You may ask what becomes of one when they are so grievously wounded in the dream-realm. Do they awake? Are they comatose, in a sleep beyond sleep? In the case of our traveler, O Dreamer, she remained asleep to the waking world, for the vageries of the passage of time across the slumbering world and into the waking one meant that what were months in one were mere hours in the other.

The monks of Atogoza-Zož were amazed that one with such injuries from the night terrors had not been destroyed. They had buried many such in the communal dreamrest nearby, for those unfortunates had fallen into eternal sleep close enough to safety that itmight have been theirs.

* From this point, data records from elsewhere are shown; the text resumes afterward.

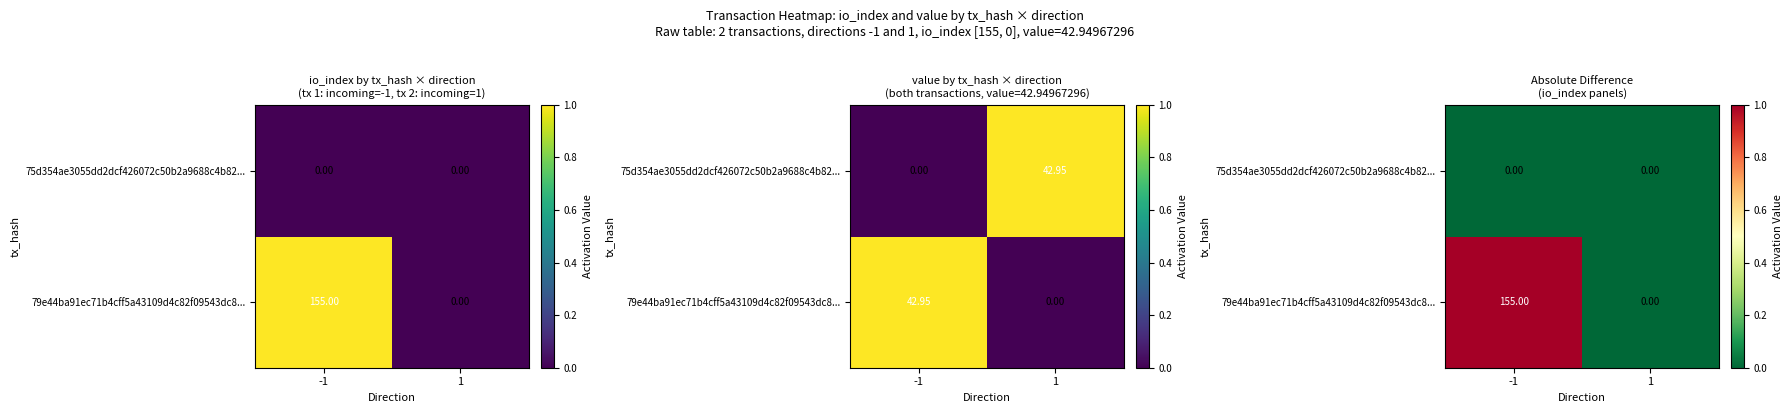

The 79e44ba91ec71b4cff5a43109d4c82f09543dc8... series shows 0 at 1. True or false?

False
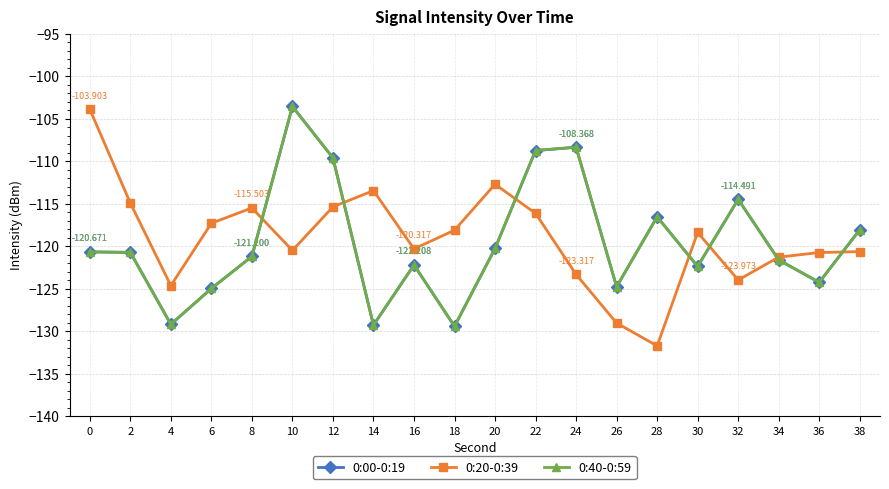

Between 16 and 4, which is larger?

16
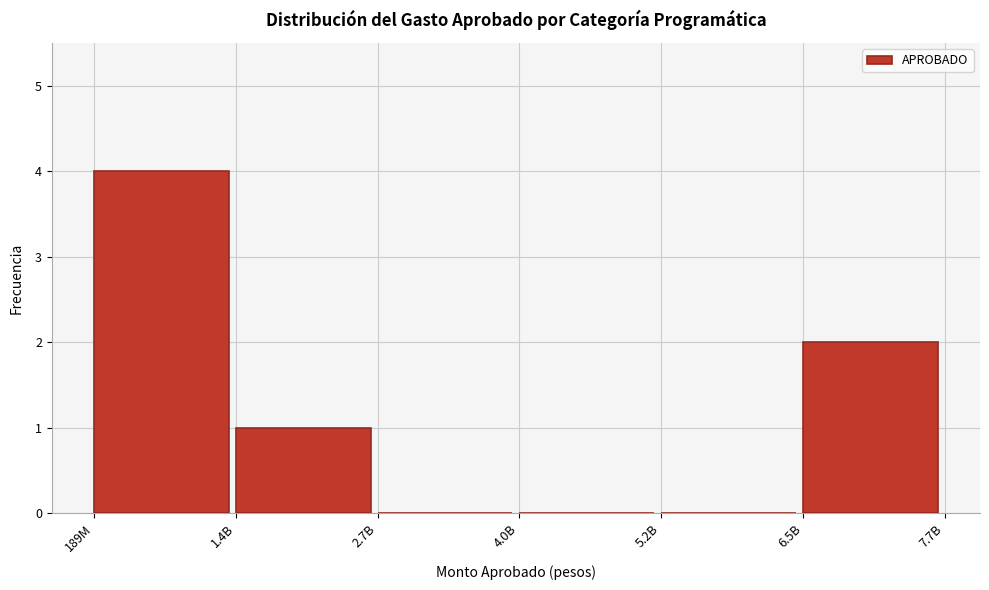

Reading left to right, extract all data points from this chart.

189M=4	1.4B=1	2.7B=0	4.0B=0	5.2B=0	6.5B=2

Our traveler, once she was well enough to speak, asked for that high travelers to distant Atogoza-Zož always ask. She asked to fall into the deeper slumber. And the monks replied as they always did: she was free to stay in the monastary as long as she wished, but until she had undertaken to remain there a year and a day, they would not allow her to slip into slumber within slumber.

In addition to allowing time to study the great library of Atogoza-Zož, O Dreamer, this period allowed for careful consideration of the risks. For while the monks cared unceasingly for those dreamers within dreams, they could not help but notice how few returned, and how many slipped away into death.